La Cassazione ha deciso. Il processo per i gravi fatti di cronaca che hanno riguardato piazza Garibaldi a Cantù – violenze che per la pubblica accusa si basarono sull’intimidazione di stampo mafioso – rimarrà a Como. La decisione è stata comunicata alle parti nelle scorse ore.
L’udienza si era tenuta martedì scorso. A chiamare in causa i giudici romani era stato il presidente del Collegio giudicante, Luciano Storaci. Quest’ultimo aveva infatti evidenziato – a suo dire – un conflitto di competenza immediatamente girato alla Corte di Cassazione per essere risolto. Il processo, in attesa del pronunciamento della Cassazione, era comunque iniziato anche se ad oggi non è ancora stato sentito alcun testimone.
Si tornerà in aula il 15 gennaio prossimo. Il nodo della vicenda riguardava il reato ritenuto più grave tra l’estorsione aggravata oppure quello associativo. Nel secondo caso, i fascicoli sarebbero passati a Milano. È stata questa la valutazione che ha dovuto fare la Cassazione.

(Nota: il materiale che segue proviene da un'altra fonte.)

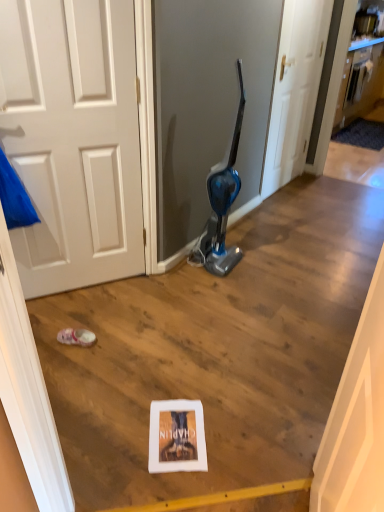
Question: Is wooden cabinet at upper right situated inside white matte door at center or outside?

Choices:
 (A) outside
 (B) inside

Answer: (A)

Question: In terms of height, does wooden cabinet at upper right look taller or shorter compared to white matte door at center?

Choices:
 (A) short
 (B) tall

Answer: (A)

Question: Estimate the real-world distances between objects in this image. Which object is farther from the wooden cabinet at upper right?

Choices:
 (A) pink fabric shoe at lower left
 (B) white matte door at center

Answer: (A)

Question: Which object is the farthest from the wooden cabinet at upper right?

Choices:
 (A) white matte door at center
 (B) pink fabric shoe at lower left

Answer: (B)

Le violenze finite al centro del processo sarebbero accadute in rapida successione tra il 10 ottobre 2015, quando venne gambizzato in strada il nipote del boss a capo della Locale di Mariano Comense e l’inizio di gennaio del 2016. In quel periodo, secondo l’accusa, in Brianza si arrivò ad un passo dalla guerra di mafia in pieno centro a Cantù.